Beatrix looked quickly to the left and right. There were no other doors on the landing and nowhere to hide.
She heard a muffled exclamation of surprise from below as whoever was entering noticed that the lock had been broken.
Beatrix followed the landing around and climbed halfway up the next flight of stairs. She would be invisible to anyone coming up as long as they went no farther than the door to flat two. If they were headed for the second upper floor, there would be nowhere for her to hide.
She heard the footsteps as someone climbed up to the first floor.
She took out the handgun.
The footsteps reached the half landing and kept coming.
She held the gun straight, aiming down to the half landing.
She heard a knock on the door.
She breathed out.
The door opened.
“Hey, Joel,” came a woman’s voice.
“You’ve got a problem, Cassy,” Joel answered. “Front door’s been forced.”
 
; “It was alright when I came in.”
“When was that?”
“Fifteen minutes ago.”
“You think someone was locked out?”
“I didn’t see anyone.”
“Then someone’s broken in.”
There was a pause. “You think I should call the cops? What should I do?”

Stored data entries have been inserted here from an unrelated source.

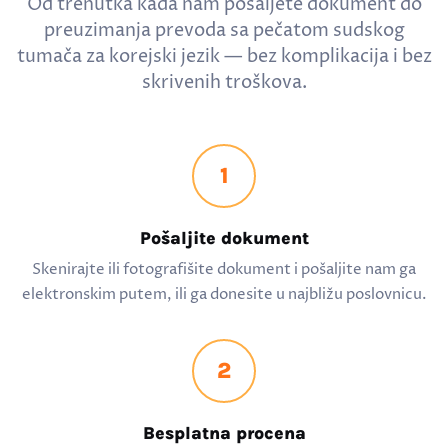
Od trenutka kada nam pošaljete dokument do
preuzimanja prevoda sa pečatom sudskog
tumača za korejski jezik — bez komplikacija i bez
skrivenih troškova.
1
Pošaljite dokument
Skenirajte ili fotografišite dokument i pošaljite nam ga
elektronskim putem, ili ga donesite u najbližu poslovnicu.
2
Besplatna procena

Beatrix stood, a little too quickly, and put out an arm against the banister to ward off the dizziness.
Not now.
She breathed in and out, gathering her strength, and then descended. She turned on the half landing and kept going down. Cassidy Fields was in the doorway of her apartment. A tall bearded man, handsome and muscular, was facing Cassidy. That was Joel.
“Inside,” Beatrix said in a flat and emotionless voice.

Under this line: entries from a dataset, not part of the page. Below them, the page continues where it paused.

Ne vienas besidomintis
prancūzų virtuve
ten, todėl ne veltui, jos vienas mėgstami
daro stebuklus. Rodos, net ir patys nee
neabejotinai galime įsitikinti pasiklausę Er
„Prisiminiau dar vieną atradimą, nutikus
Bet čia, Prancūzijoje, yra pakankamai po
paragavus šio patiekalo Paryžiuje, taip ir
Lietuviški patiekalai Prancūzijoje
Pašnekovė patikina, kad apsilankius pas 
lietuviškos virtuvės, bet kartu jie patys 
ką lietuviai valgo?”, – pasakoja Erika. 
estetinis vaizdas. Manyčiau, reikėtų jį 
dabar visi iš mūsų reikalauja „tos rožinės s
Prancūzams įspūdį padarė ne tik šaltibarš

“Who . . .” Cassidy began. She lost her words as Beatrix waved the gun at her.
Panic filled her face.
Joel turned.
“Inside.”
“She’s got a gun,” Cassidy said.
Beatrix reached the landing and flicked the gun towards the door. Cassidy backed up. Beatrix extended her arm, jabbing the gun at Joel’s face, and he side-stepped inside, too. Beatrix followed, shutting the door behind her.

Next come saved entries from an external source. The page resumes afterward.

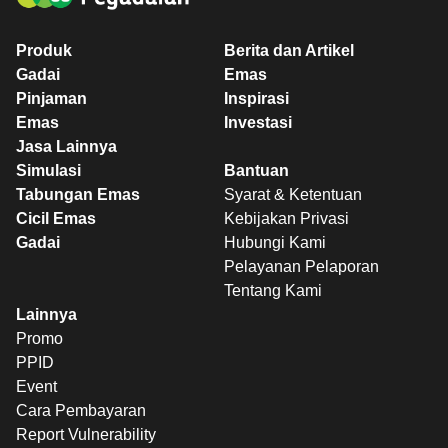
Produk
Berita dan Artikel
Gadai
Emas
Pinjaman
Inspirasi
Emas
Investasi
Jasa Lainnya
Simulasi
Bantuan
Tabungan Emas
Syarat & Ketentuan
Cicil Emas
Kebijakan Privasi
Gadai
Hubungi Kami
Pelayanan Pelaporan
Tentang Kami
Lainnya
Promo
PPID
Event
Cara Pembayaran
Report Vulnerability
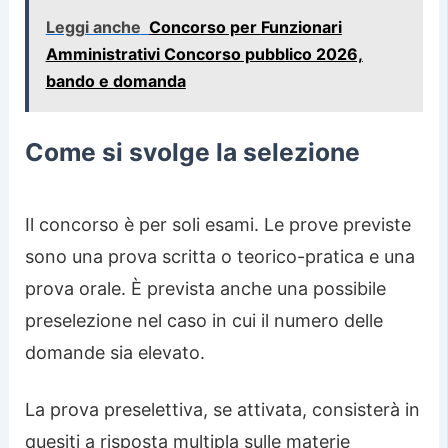
Leggi anche
Concorso per Funzionari
Amministrativi Concorso pubblico 2026,
bando e domanda
Come si svolge la selezione
Il concorso è per soli esami. Le prove previste
sono una prova scritta o teorico-pratica e una
prova orale. È prevista anche una possibile
preselezione nel caso in cui il numero delle
domande sia elevato.
La prova preselettiva, se attivata, consisterà in
quesiti a risposta multipla sulle materie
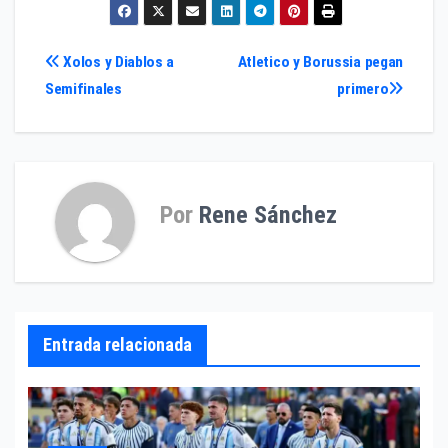
Navegación
Xolos y Diablos a
Atletico y Borussia pegan
Semifinales
primero
de
entradas
Por
Rene Sánchez
Entrada relacionada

She looked around quickly. She was in a small hallway. Doors led off it. One of them was open, and she saw the end of a bed.
“In there,” she said, pointing to the bedroom.
“What is this?”
“Into the bedroom. Now.”
They both did as they were told, backing inside, their hands held up before them. Beatrix followed.
“Take off your belt,” she said to Joel.
“Take off my . . . ?”
“Take off your belt,” she said, her voice still calm, yet laced with threat. She turned to Cassidy and pointed to a canvas sack with a long strap that had been dumped on the bed. “Give me the strap from that bag.”